In 1982 Time Team archaeologist Dr Francis Pryor discovered the Flag Fen causeway, near Peterborough, which dates back about 3,500 years.
He said he could see a time when the Fens were once again engulfed by water.
He said we should learn from the past and "live in harmony" with nature.
Flag Fen has been described as one of the most important Bronze Age archaeological sites in Britain, and its centrepiece is the remains of a stilted wooden causeway that was built over the marshy landscape.
Excavation of the causeway began in 1982 when millions of preserved timbers covering more than half a mile (0.8km) of Fenland were found.
The Bronze Age site's manager, Jacqueline Mooney, said: "I think Flag Fen is the perfect example of what climate change is doing to the Fens.
"The very, very dry summers are drying out the peat - we're losing the vegetation so we lose the wildlife that needs the vegetation.
"In the winter when it becomes extremely wet it prohibits the grass from growing again and we get a shorter time each year for the ground to recover, so it limits wildlife opportunities and our visitor opportunities.
"Because we've had such a deluge of rain - the wettest February on record - we're just starting to disappear under the water."
Ms Mooney added: "This site would have been much more lake than land 3,500 years ago, and the humans that lived here really had to adapt, building huge causeways and huge platforms in order to keep a living and raise their animals.
"We're now starting to find ourselves in a similar situation because our climate is changing - and we are not yet set up for that."
Dr Pryor said the Bronze Age people working at Flag Fen "lived in harmony with their environment".
"That's the important thing - they did not abuse the environment," he said.
"So, yes, they built houses, they felled lots of trees, they grew crops. They did all that sort of thing, but they didn't pump fumes into the atmosphere.
"It was all done in a manageable way - nature could cope with it."
'Surge floods'
Climate change had been "a long-term process", Dr Pryor said, "and as an archaeologist I notice [the] change is happening really quite rapidly.
"Water levels are rising, you're having Fenland flooding but it's still sort of under control, thanks to all the drainage dykes.
"But there are long-term effects that really worry me.
"I think we're likely to see water levels rising and really substantial changes in the Fens. Certainly within the next 100 years, but I think more likely the next 50 years
"We're probably going to have some pretty nasty events a bit sooner than that.
"The worst-case scenario would be a North Sea tidal surge, as which happened in 1947, and the waves coming down the east coast and flooding the Fens.
"The Fens are a million acres, and if a surge floods the Fens it's not going to flood London.
"I can foresee terrible circumstances where the Fens have to be allowed to flood to preserve areas further south.

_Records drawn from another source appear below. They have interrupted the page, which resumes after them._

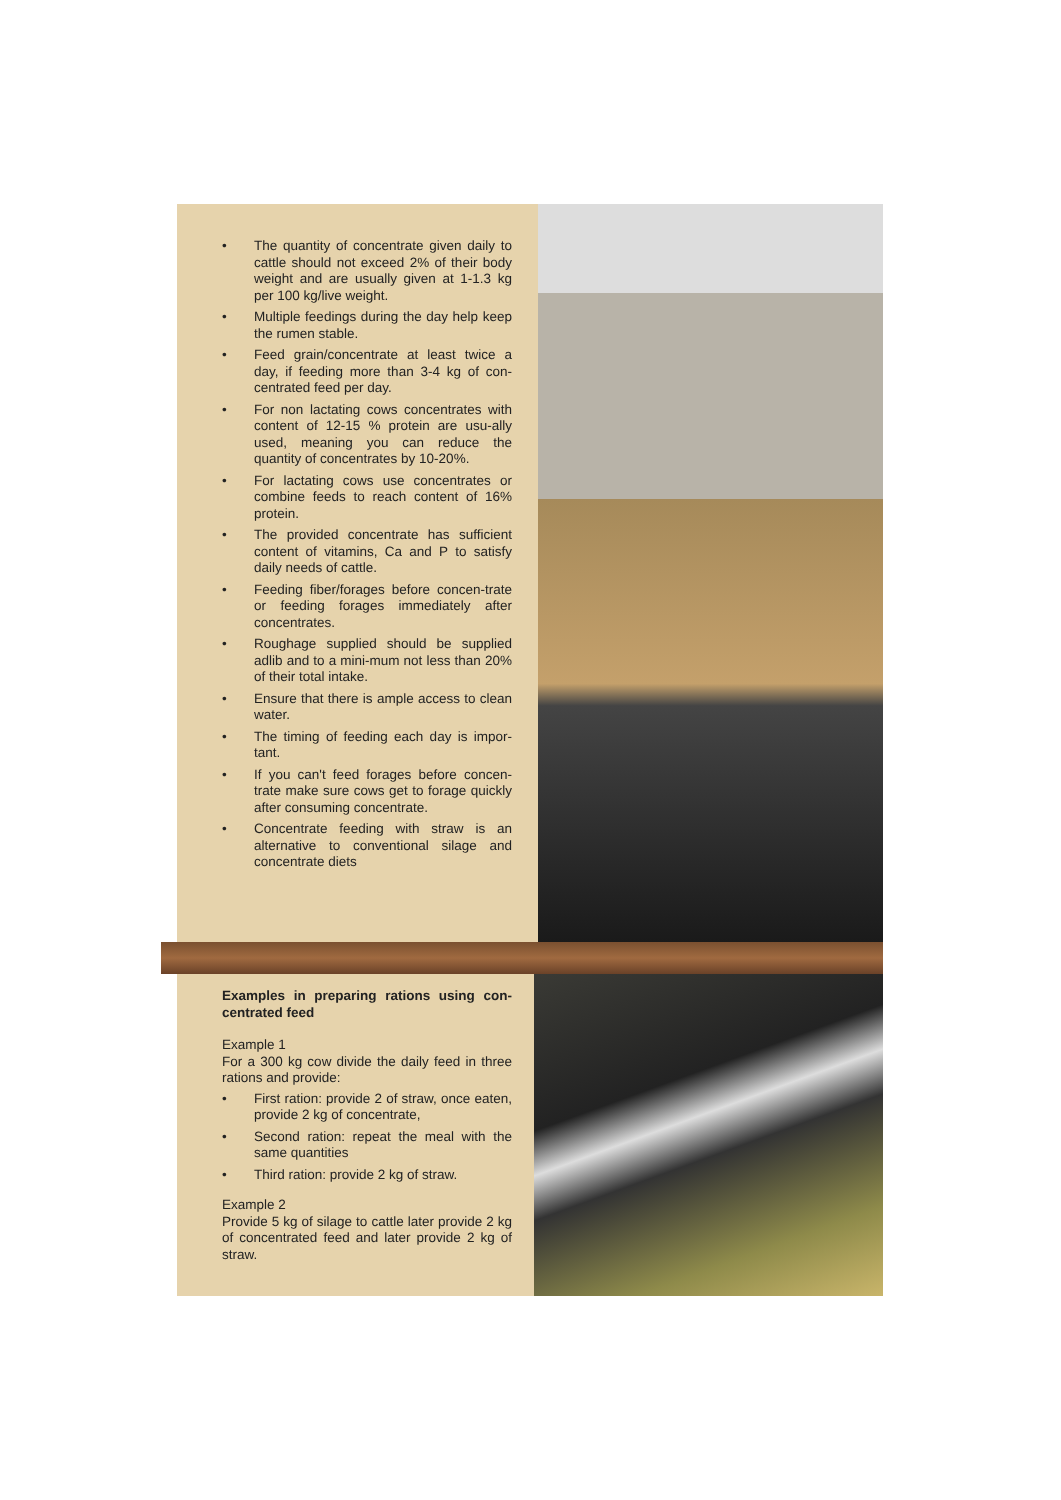• The quantity of concentrate given daily to cattle should not exceed 2% of their body weight and are usually given at 1-1.3 kg per 100 kg/live weight.
• Multiple feedings during the day help keep the rumen stable.
• Feed grain/concentrate at least twice a day, if feeding more than 3-4 kg of con-centrated feed per day.
• For non lactating cows concentrates with content of 12-15 % protein are usu-ally used, meaning you can reduce the quantity of concentrates by 10-20%.
• For lactating cows use concentrates or combine feeds to reach content of 16% protein.
• The provided concentrate has sufficient content of vitamins, Ca and P to satisfy daily needs of cattle.
• Feeding fiber/forages before concen-trate or feeding forages immediately after concentrates.
• Roughage supplied should be supplied adlib and to a mini-mum not less than 20% of their total intake.
• Ensure that there is ample access to clean water.
• The timing of feeding each day is impor-tant.
• If you can't feed forages before concen-trate make sure cows get to forage quickly after consuming concentrate.
• Concentrate feeding with straw is an alternative to conventional silage and concentrate diets
Examples in preparing rations using con-centrated feed
Example 1
For a 300 kg cow divide the daily feed in three rations and provide:
• First ration: provide 2 of straw, once eaten, provide 2 kg of concentrate,
• Second ration: repeat the meal with the same quantities
• Third ration: provide 2 kg of straw.
Example 2
Provide 5 kg of silage to cattle later provide 2 kg of concentrated feed and later provide 2 kg of straw.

"I think what we should learn from our prehistoric ancestors is to live in harmony with the Fenland environment as much as we can."

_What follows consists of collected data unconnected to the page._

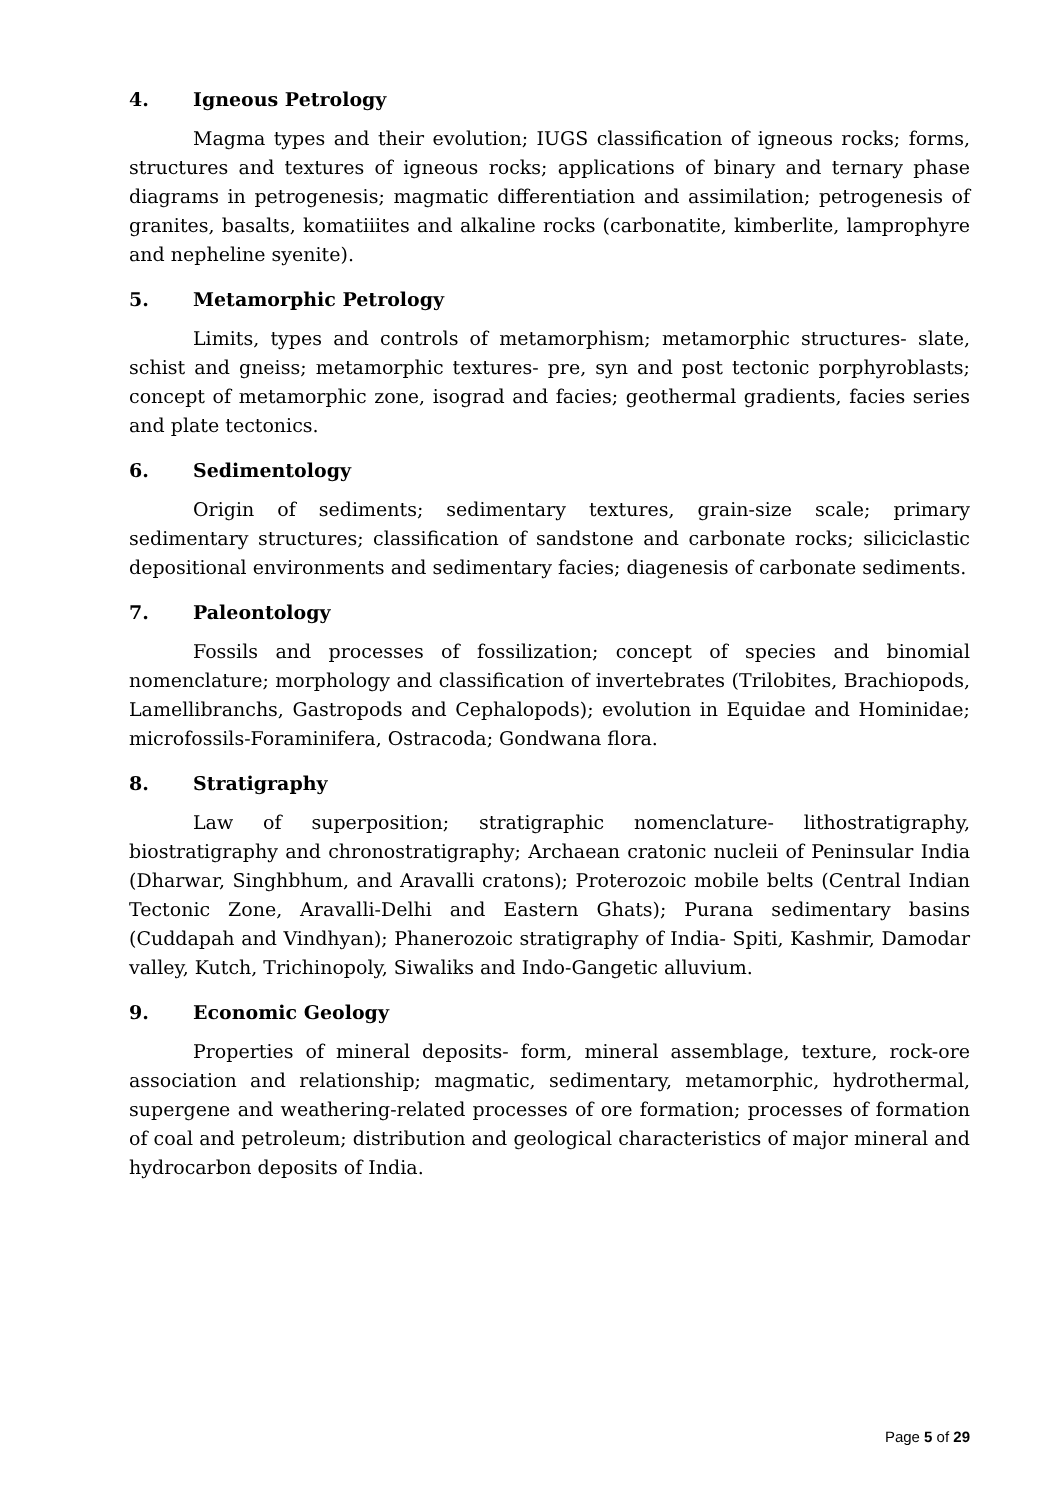4. Igneous Petrology
Magma types and their evolution; IUGS classification of igneous rocks; forms, structures and textures of igneous rocks; applications of binary and ternary phase diagrams in petrogenesis; magmatic differentiation and assimilation; petrogenesis of granites, basalts, komatiiites and alkaline rocks (carbonatite, kimberlite, lamprophyre and nepheline syenite).
5. Metamorphic Petrology
Limits, types and controls of metamorphism; metamorphic structures- slate, schist and gneiss; metamorphic textures- pre, syn and post tectonic porphyroblasts; concept of metamorphic zone, isograd and facies; geothermal gradients, facies series and plate tectonics.
6. Sedimentology
Origin of sediments; sedimentary textures, grain-size scale; primary sedimentary structures; classification of sandstone and carbonate rocks; siliciclastic depositional environments and sedimentary facies; diagenesis of carbonate sediments.
7. Paleontology
Fossils and processes of fossilization; concept of species and binomial nomenclature; morphology and classification of invertebrates (Trilobites, Brachiopods, Lamellibranchs, Gastropods and Cephalopods); evolution in Equidae and Hominidae; microfossils-Foraminifera, Ostracoda; Gondwana flora.
8. Stratigraphy
Law of superposition; stratigraphic nomenclature- lithostratigraphy, biostratigraphy and chronostratigraphy; Archaean cratonic nucleii of Peninsular India (Dharwar, Singhbhum, and Aravalli cratons); Proterozoic mobile belts (Central Indian Tectonic Zone, Aravalli-Delhi and Eastern Ghats); Purana sedimentary basins (Cuddapah and Vindhyan); Phanerozoic stratigraphy of India- Spiti, Kashmir, Damodar valley, Kutch, Trichinopoly, Siwaliks and Indo-Gangetic alluvium.
9. Economic Geology
Properties of mineral deposits- form, mineral assemblage, texture, rock-ore association and relationship; magmatic, sedimentary, metamorphic, hydrothermal, supergene and weathering-related processes of ore formation; processes of formation of coal and petroleum; distribution and geological characteristics of major mineral and hydrocarbon deposits of India.
Page 5 of 29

He added: "Changes will happen, but you don't want catastrophes, you want manageable change.
"That's what they understood in the Bronze Age, and it's something we've got to understand today."
A spokesperson from the Department for Environment, Food and Rural Affairs, said: "We recognise the threat from climate change and rising sea levels, which is why we are investing a record £5.2bn over six years in flood and coastal erosion schemes to better protect properties across England.
"We have also set out a clear five-year adaptation plan to increase the country's resilience to the effects of climate change and protect people, homes and businesses against risks such as flooding, drought and heatwaves."